→ **Data**
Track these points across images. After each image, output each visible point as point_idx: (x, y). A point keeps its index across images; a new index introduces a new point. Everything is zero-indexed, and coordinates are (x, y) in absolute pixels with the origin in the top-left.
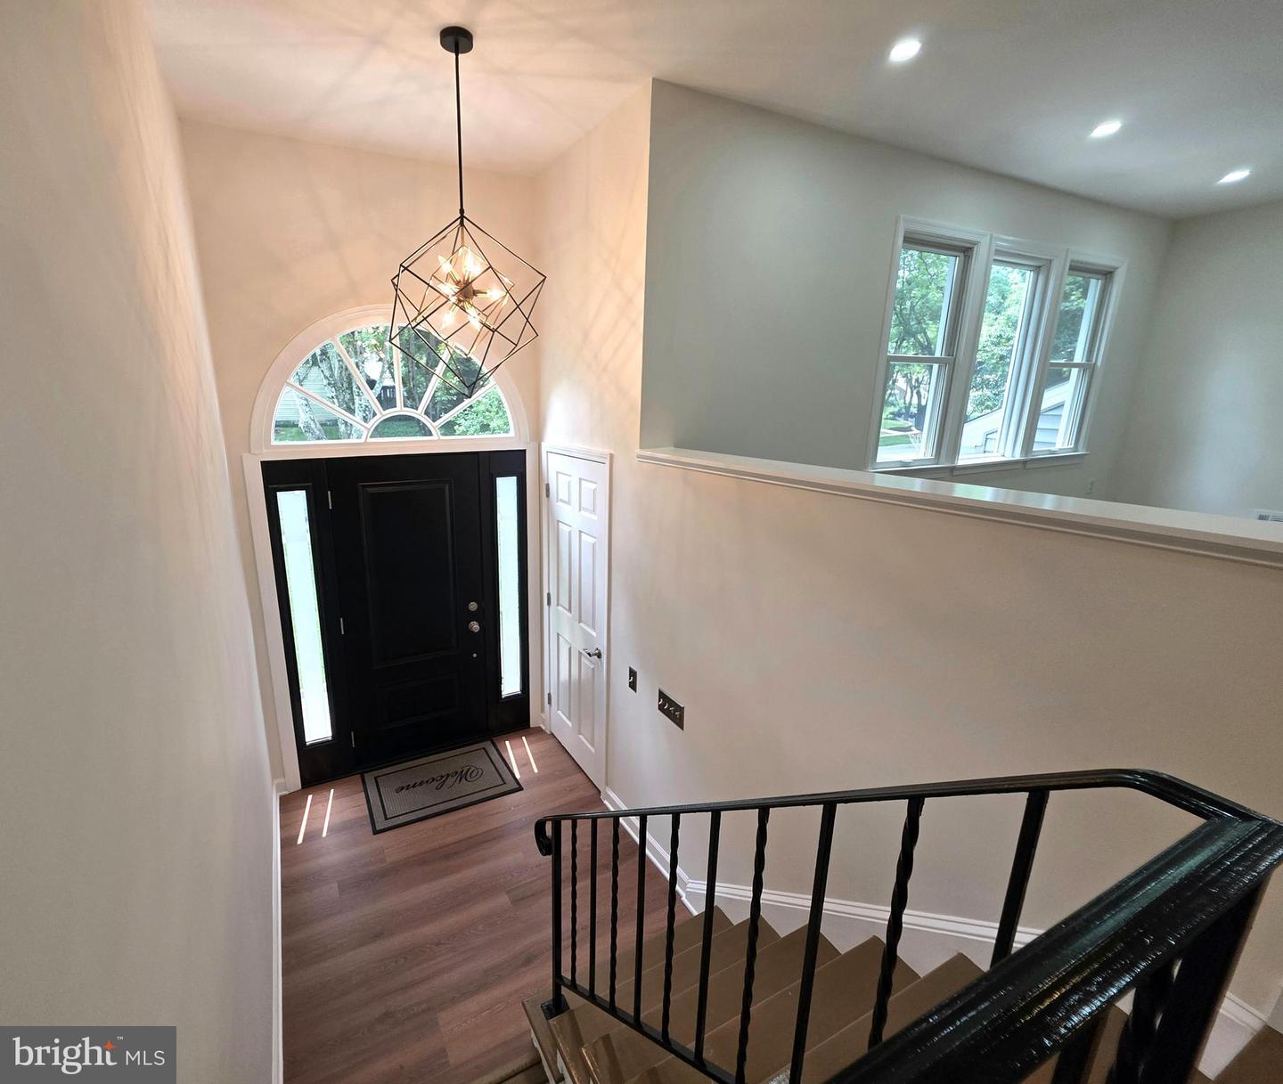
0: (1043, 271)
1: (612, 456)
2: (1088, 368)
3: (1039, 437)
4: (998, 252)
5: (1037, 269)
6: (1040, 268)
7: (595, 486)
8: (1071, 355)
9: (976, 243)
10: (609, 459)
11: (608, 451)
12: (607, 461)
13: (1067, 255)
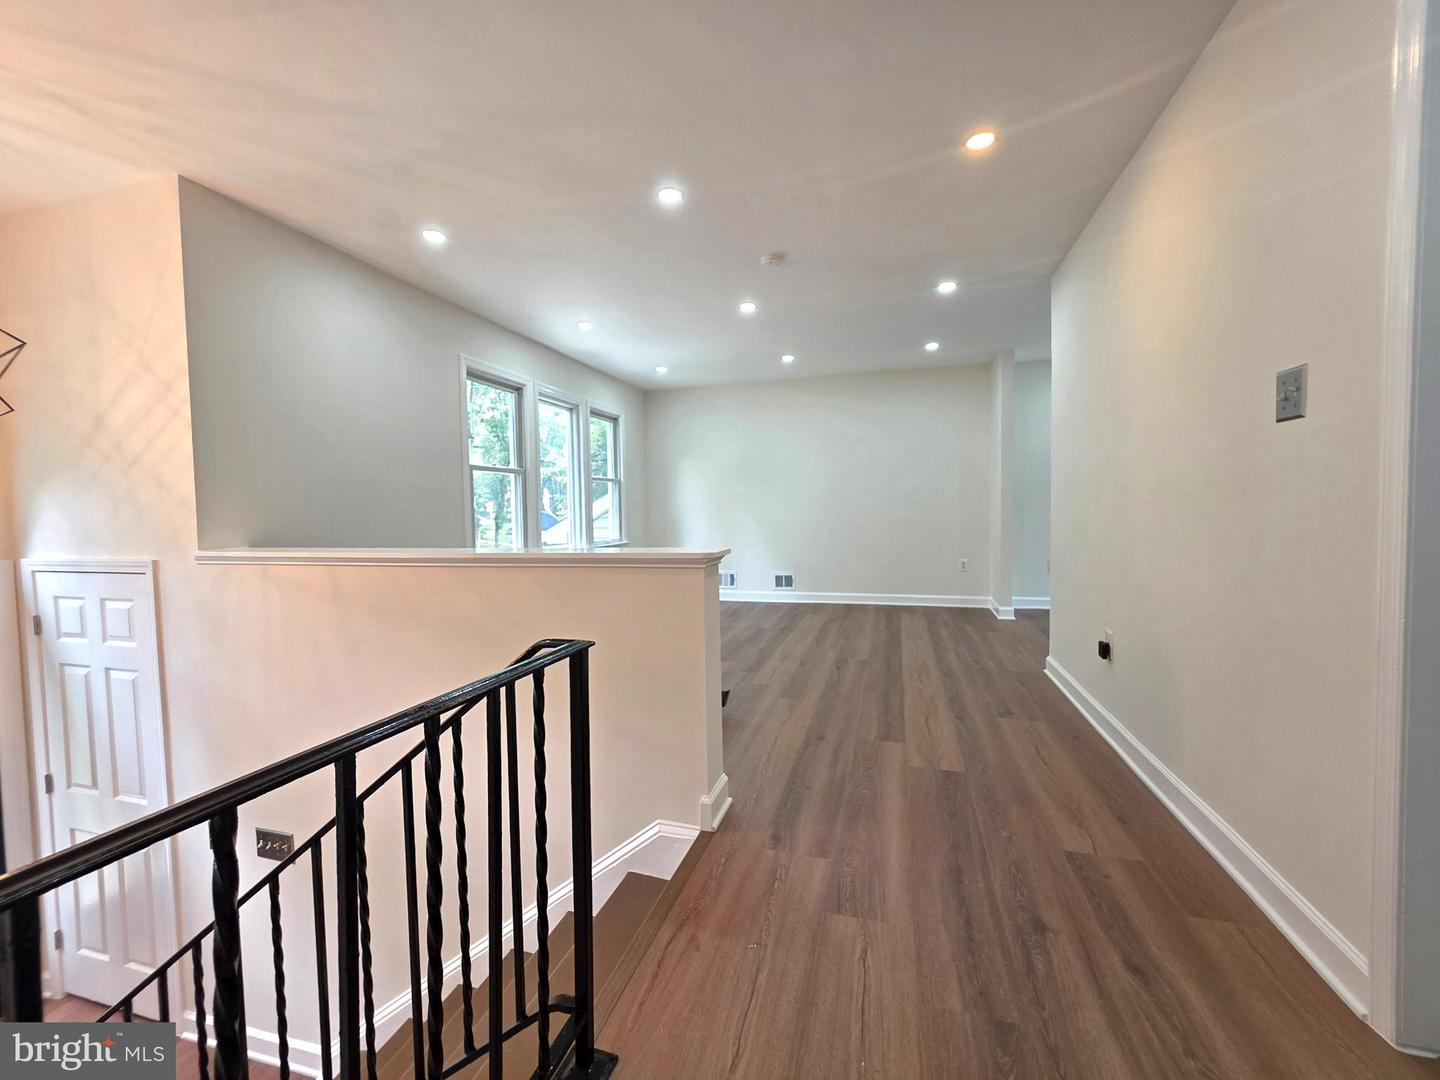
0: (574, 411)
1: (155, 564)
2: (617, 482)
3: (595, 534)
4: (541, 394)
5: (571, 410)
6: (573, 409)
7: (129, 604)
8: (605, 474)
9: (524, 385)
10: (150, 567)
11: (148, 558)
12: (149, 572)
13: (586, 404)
==
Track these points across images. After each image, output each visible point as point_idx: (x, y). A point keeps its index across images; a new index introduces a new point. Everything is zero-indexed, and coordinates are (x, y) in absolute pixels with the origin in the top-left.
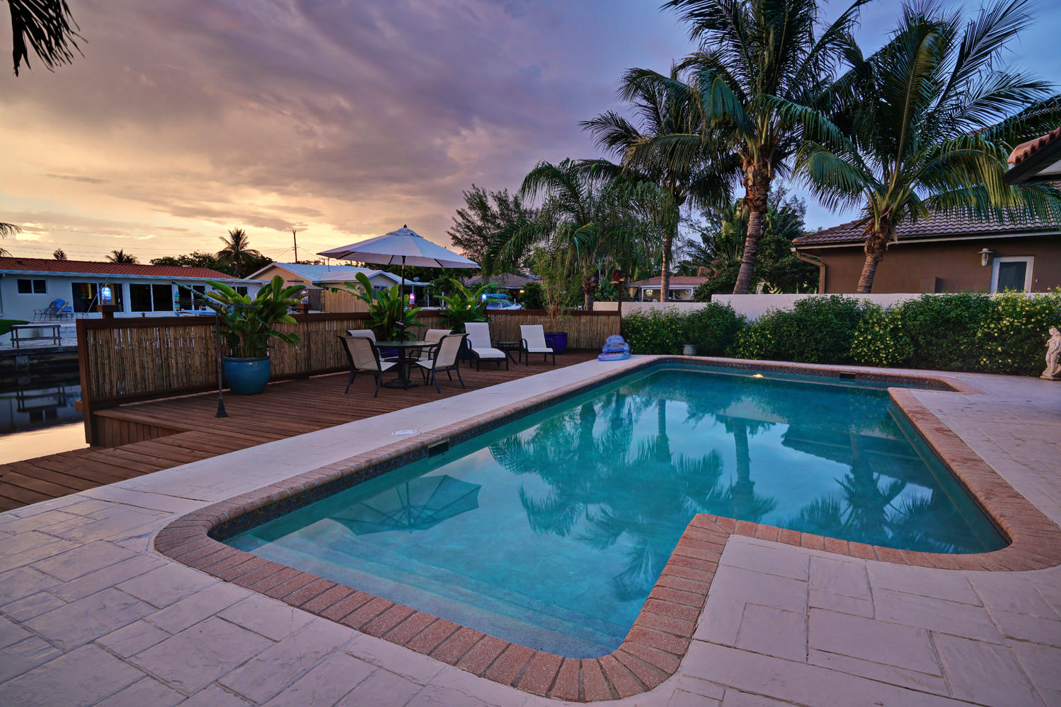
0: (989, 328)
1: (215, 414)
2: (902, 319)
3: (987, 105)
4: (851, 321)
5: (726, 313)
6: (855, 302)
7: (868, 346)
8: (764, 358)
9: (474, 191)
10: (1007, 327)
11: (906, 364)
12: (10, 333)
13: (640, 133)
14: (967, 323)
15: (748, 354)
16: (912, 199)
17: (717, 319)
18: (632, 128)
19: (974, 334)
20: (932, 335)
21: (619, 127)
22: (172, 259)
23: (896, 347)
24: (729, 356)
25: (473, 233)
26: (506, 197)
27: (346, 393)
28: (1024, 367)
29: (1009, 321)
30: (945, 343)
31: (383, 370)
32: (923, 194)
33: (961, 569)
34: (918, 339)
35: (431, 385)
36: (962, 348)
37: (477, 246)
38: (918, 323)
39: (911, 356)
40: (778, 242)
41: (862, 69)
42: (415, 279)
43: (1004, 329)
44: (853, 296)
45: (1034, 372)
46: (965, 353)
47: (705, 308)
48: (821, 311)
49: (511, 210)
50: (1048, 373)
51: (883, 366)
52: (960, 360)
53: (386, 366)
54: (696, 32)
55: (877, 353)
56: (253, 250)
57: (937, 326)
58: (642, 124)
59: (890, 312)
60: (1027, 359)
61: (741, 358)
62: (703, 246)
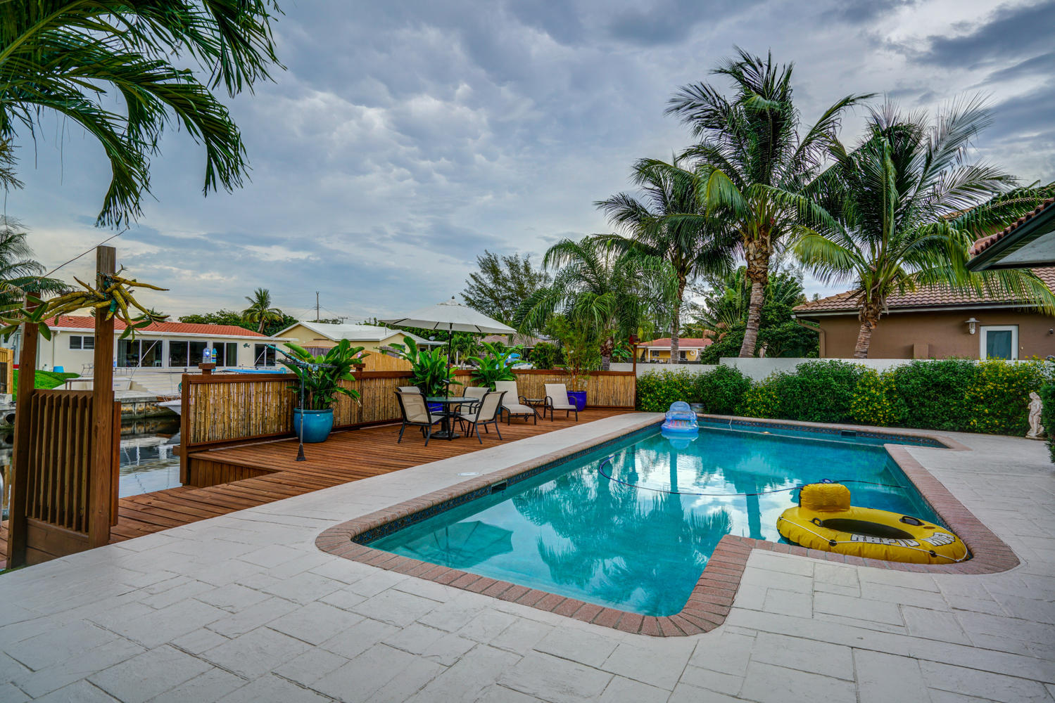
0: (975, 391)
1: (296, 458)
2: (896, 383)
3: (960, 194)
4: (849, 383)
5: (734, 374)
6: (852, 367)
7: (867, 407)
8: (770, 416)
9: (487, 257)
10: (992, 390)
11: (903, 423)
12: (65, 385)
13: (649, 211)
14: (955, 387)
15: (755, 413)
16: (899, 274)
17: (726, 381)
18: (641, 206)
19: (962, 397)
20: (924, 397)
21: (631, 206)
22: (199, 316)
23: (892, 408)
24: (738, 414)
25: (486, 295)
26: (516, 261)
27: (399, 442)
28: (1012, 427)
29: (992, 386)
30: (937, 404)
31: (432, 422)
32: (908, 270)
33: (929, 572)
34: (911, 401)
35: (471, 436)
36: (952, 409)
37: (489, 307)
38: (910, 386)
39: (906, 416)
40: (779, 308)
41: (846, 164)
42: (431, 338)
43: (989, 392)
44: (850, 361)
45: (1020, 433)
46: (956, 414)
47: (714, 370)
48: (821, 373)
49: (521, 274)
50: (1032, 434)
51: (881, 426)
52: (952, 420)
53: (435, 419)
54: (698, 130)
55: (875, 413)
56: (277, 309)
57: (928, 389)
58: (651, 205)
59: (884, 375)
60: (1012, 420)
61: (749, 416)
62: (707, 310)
==
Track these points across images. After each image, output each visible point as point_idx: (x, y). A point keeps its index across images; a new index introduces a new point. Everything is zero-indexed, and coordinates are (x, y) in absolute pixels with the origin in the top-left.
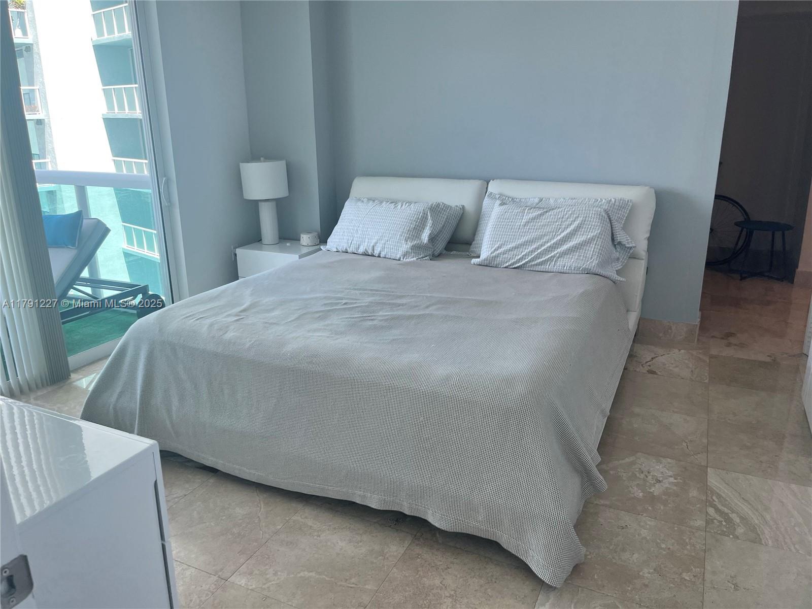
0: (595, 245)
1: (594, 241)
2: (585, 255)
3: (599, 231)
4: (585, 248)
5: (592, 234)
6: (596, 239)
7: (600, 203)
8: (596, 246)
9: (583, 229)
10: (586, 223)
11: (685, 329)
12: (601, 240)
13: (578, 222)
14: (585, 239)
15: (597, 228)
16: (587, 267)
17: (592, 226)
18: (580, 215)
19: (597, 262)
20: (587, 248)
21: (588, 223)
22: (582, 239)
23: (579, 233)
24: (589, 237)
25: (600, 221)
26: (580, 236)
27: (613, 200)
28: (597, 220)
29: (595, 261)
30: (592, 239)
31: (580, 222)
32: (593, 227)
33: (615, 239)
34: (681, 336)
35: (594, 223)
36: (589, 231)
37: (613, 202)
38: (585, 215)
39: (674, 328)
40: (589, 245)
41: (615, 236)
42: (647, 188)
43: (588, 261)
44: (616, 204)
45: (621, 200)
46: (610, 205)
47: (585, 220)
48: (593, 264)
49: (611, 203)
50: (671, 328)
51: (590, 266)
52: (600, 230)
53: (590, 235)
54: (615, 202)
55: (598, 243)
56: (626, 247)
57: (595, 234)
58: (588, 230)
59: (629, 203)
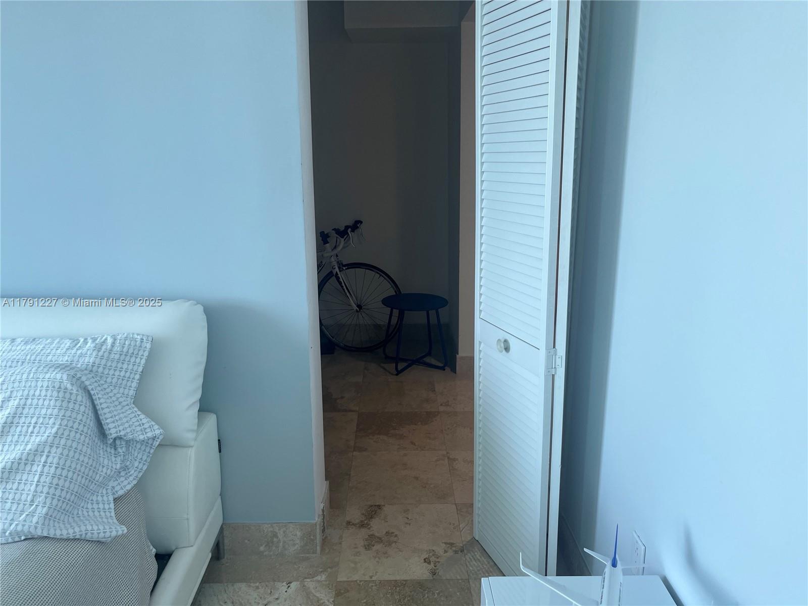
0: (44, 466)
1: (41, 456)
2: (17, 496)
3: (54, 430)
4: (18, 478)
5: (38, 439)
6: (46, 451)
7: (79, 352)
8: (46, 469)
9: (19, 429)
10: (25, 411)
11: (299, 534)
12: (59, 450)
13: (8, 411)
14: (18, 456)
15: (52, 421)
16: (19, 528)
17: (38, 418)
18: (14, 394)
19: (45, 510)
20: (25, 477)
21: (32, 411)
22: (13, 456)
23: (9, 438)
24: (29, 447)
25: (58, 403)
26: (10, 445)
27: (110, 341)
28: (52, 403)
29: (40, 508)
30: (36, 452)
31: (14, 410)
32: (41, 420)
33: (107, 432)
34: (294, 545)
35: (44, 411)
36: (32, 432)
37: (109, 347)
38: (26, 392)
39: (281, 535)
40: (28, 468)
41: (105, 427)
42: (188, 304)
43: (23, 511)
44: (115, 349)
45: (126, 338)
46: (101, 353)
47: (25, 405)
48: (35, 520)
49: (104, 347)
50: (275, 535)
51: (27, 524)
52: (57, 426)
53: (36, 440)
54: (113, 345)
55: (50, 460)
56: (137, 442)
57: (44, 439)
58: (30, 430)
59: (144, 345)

→ **Exercise directions**
Scan the listing above for the line that has "34: (681, 336)", then copy exactly from that line through the line that has "58: (588, 230)".

→ **Exercise result**
34: (681, 336)
35: (594, 223)
36: (589, 231)
37: (613, 202)
38: (585, 215)
39: (674, 328)
40: (589, 245)
41: (615, 236)
42: (647, 188)
43: (588, 261)
44: (616, 204)
45: (621, 200)
46: (610, 205)
47: (585, 220)
48: (593, 264)
49: (611, 203)
50: (671, 328)
51: (590, 266)
52: (600, 230)
53: (590, 235)
54: (615, 202)
55: (598, 243)
56: (626, 247)
57: (595, 234)
58: (588, 230)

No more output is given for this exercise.